Inglaterra es la nueva campeona de la Eurocopa Femenina 2025
Luego de un partido parejo, con todo y sus tiempos extras, las británicas tuvieron mejor suerte en la tanda de penales y se alzaron con la copa.

La final de la Eurocopa femenina 2025 vivió un duelo vibrante y lleno de emociones en el St. Jakob-Park. En este escenario, Inglaterra y España protagonizan un enfrentamiento de altas pulsaciones, con las inglesas mostrando un carácter combativo y las españolas dejando constancia de su solidez y buen juego.
El arranque fue todo de la Roja. España salió con el cuchillo entre los dientes y monopolizó la pelota desde el primer minuto. Bonmatí y Pina tejían juego por el centro como si estuvieran en el parque, mientras Inglaterra no lograba sacudirse la presión. A los 25’, un córner bien ejecutado terminó en la cabeza de Caldentey, que se elevó como un 9 clásico y metió el primero para las ibéricas. El gol dejó a las inglesas tocadas y a las españolas encendidas.
Tras el baldazo, las Lionesses empezaron a asomar la cabeza. Ajustaron las marcas, endurecieron el medio y empezaron a ganar metros con Stanway y Williamson rompiendo líneas. El juego se volvió trabado, con mucho roce y más fricciones que fútbol. Sobre el minuto 40, Hemp cortó un contragolpe de manual y se ganó la amarilla, y poco después Lauren James tuvo que abandonar por lesión, dándole paso a Chloe Kelly. El partido empezaba a emparejarse en intensidad.
Aunque España seguía manejando los hilos, no encontró el segundo. Paralluelo intentó romper por izquierda y Esther lo buscó de espaldas, pero la defensa inglesa se reagrupó bien. Con el reloj corriendo, las inglesas apostaron a la contra con pelotazos largos buscando la espalda de las centrales. El 1‑0 se mantuvo hasta el entretiempo, dejando la sensación de que cualquiera podía inclinar la balanza en la segunda parte.
Segundo tiempo: Inglaterra se pone al corriente
Para el complemento, Inglaterra salió con otro chip. Wiegman metió mano al dibujo y se vio a un equipo más decidido, presionando más arriba y con mejor circulación.

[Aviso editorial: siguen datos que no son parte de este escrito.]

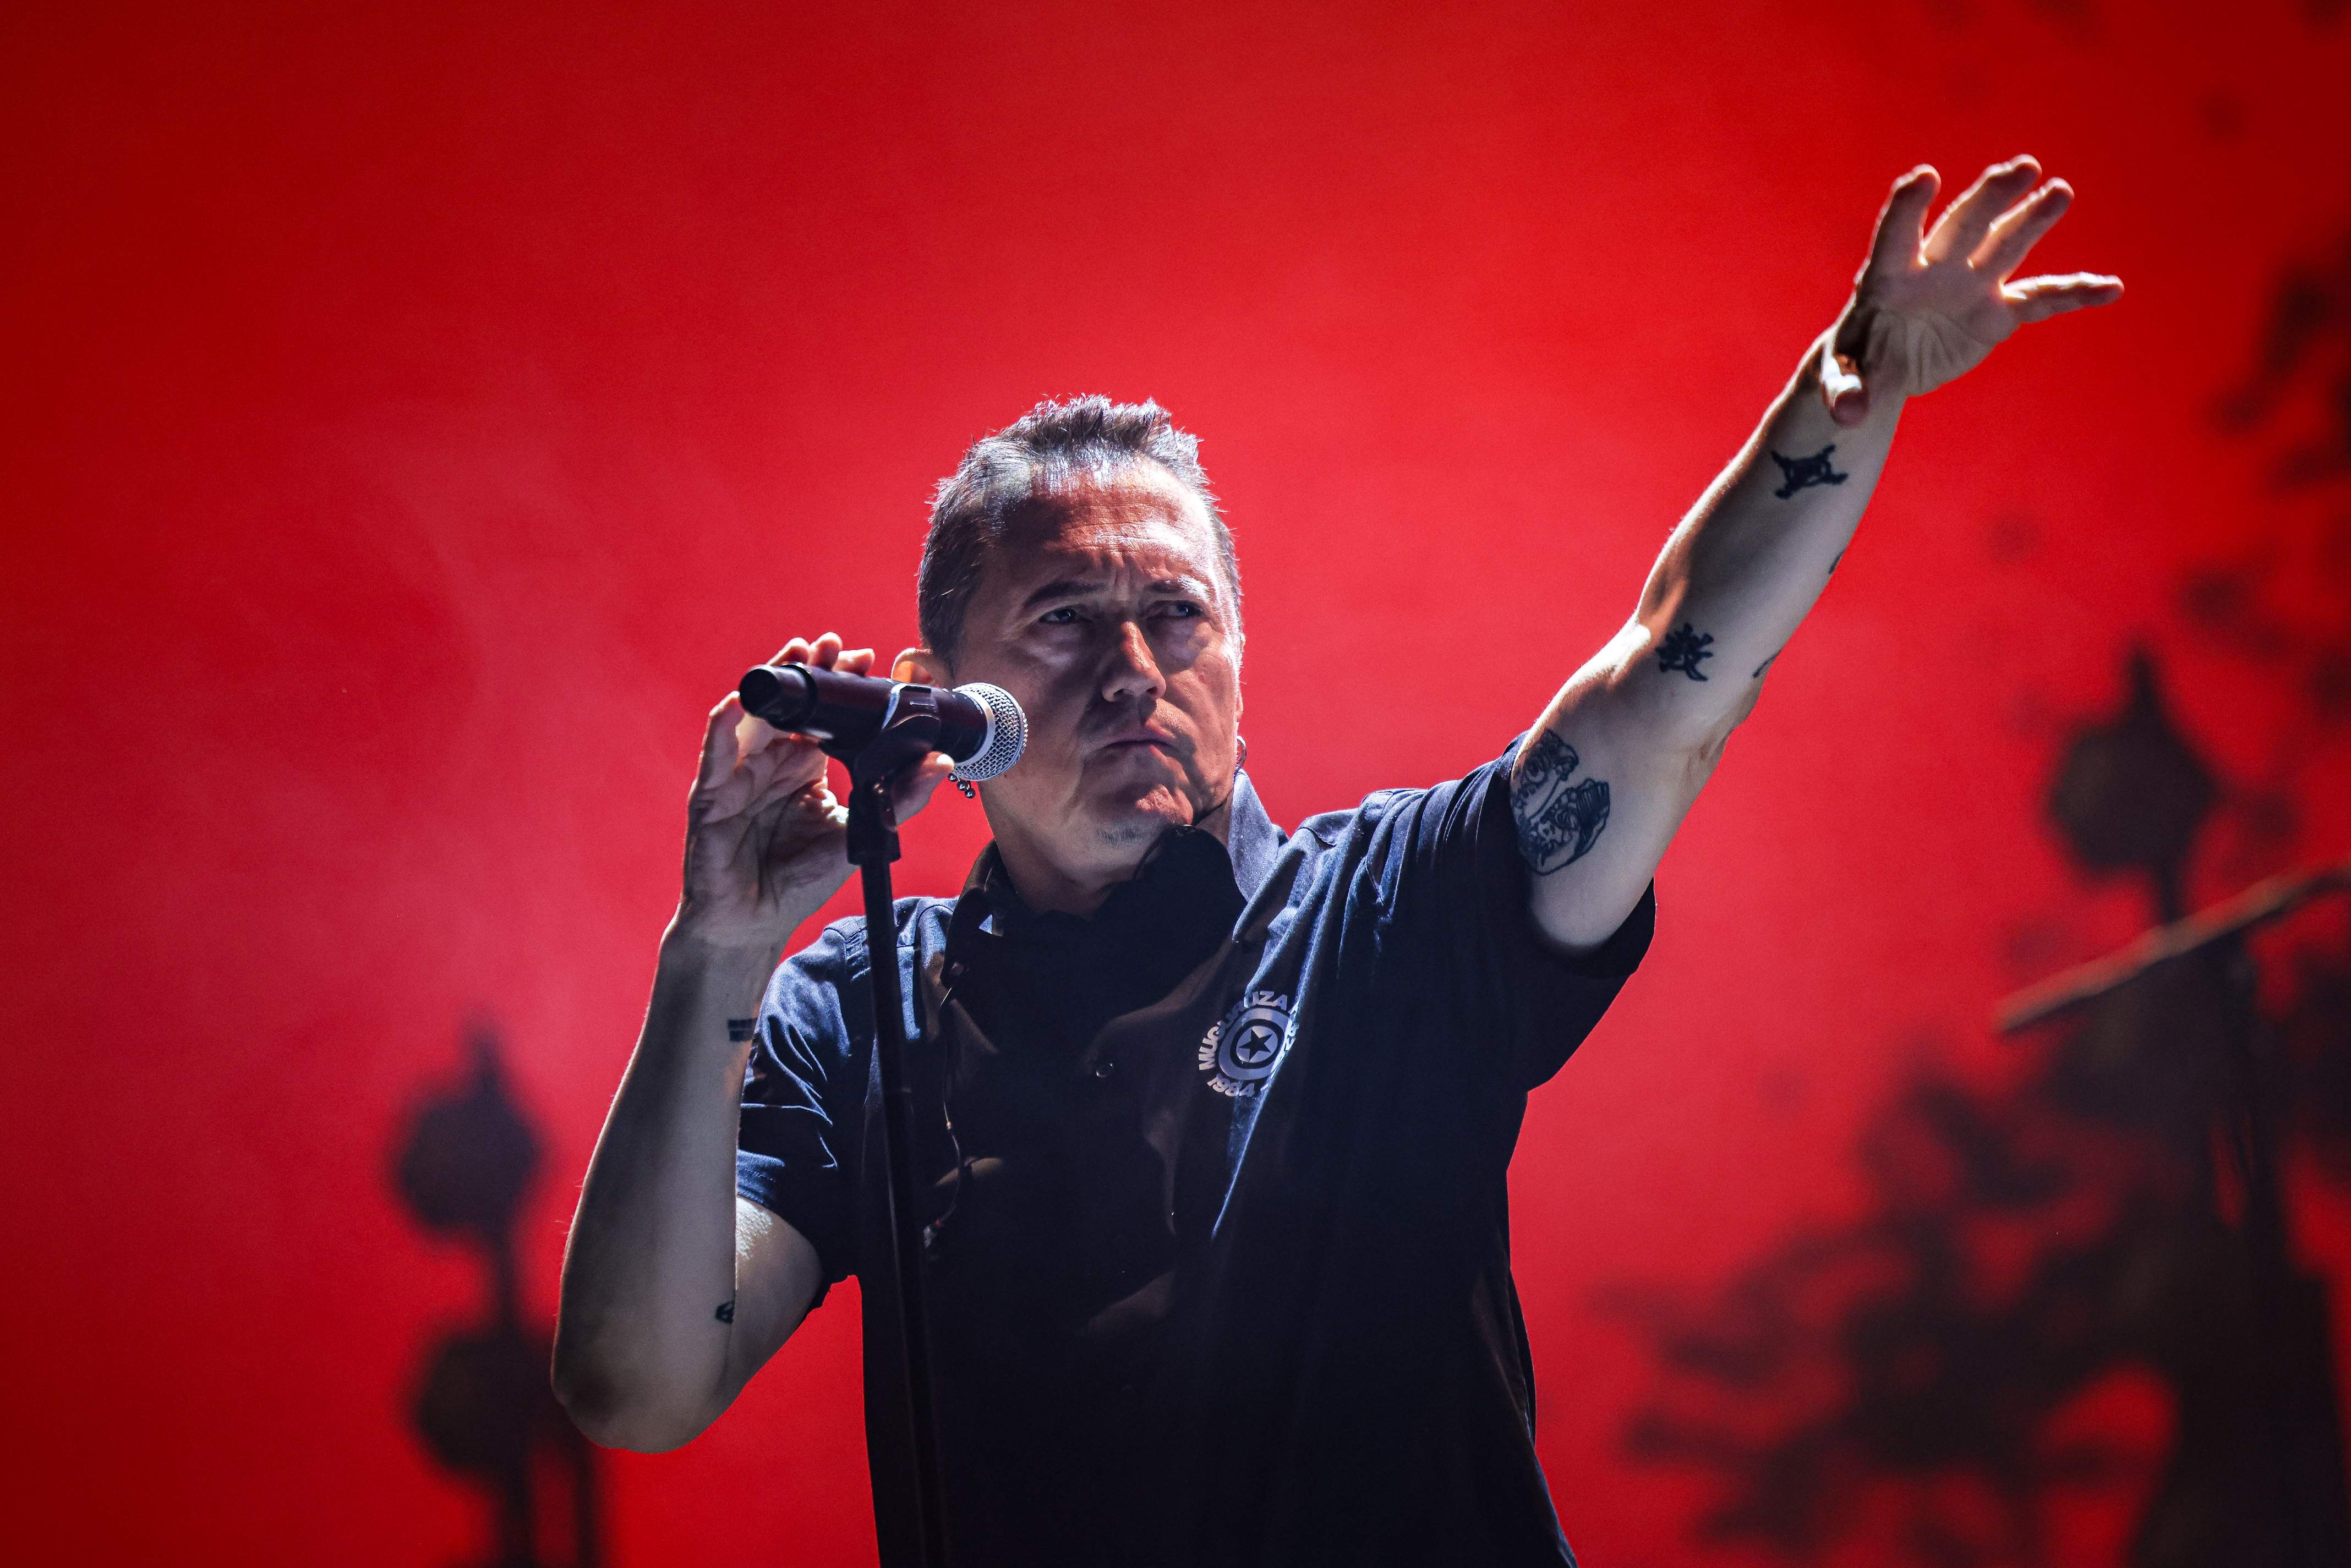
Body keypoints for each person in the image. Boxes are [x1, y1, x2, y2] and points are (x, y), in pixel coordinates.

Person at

A los 57 minutos, una jugada por derecha terminó con centro quirúrgico de Kelly al área, donde Russo apareció con la frente lista para fusilar. El empate llegó con autoridad y el partido cambió de dueño por unos minutos.
El 1‑1 le dio aire a las británicas y metió nervios en la defensa española. El duelo subió de revoluciones y se jugaba a máxima velocidad, de área a área. España lo intentaba desde lejos con Bonmatí y con llegadas por los costados, pero el muro inglés resistía. Bronze, con oficio y experiencia, desactivó varios ataques que olían a gol.
El tramo final fue un ida y vuelta frenético. España generó peligro con Paralluelo, que tuvo una clara, y Pina, que probó con un zurdazo rasante. Inglaterra también se acercó con un remate cruzado de Toone. Los bancos movieron fichas, pero los goles no aparecieron. Con el empate clavado, el reloj llevó el duelo a la prórroga.
Los penales consagraron la gloria inglesa
Tras 120 minutos de alta tensión y piernas al límite, todo se definió desde los doce pasos. España arrancó la tanda con decisión, pero tropezó con un fallo clave en el segundo disparo. Del otro lado, las inglesas ejecutaron con frialdad quirúrgica. Hampton se hizo gigante bajo los palos y tapó uno que dejó a su equipo con match point. Con el último penal adentro, Inglaterra gritó campeón y desató la locura.
Este título significó un bicampeonato histórico para las Lionesses, que vengaron la caída en la final mundialista de 2023. El equipo de Wiegman mostró carácter, solidez y temple para cerrar un torneo redondo. Con jóvenes que piden pista y veteranas que siguen rindiendo como Bronze, Inglaterra volvió a levantar la copa y selló una noche inolvidable en el viejo continente.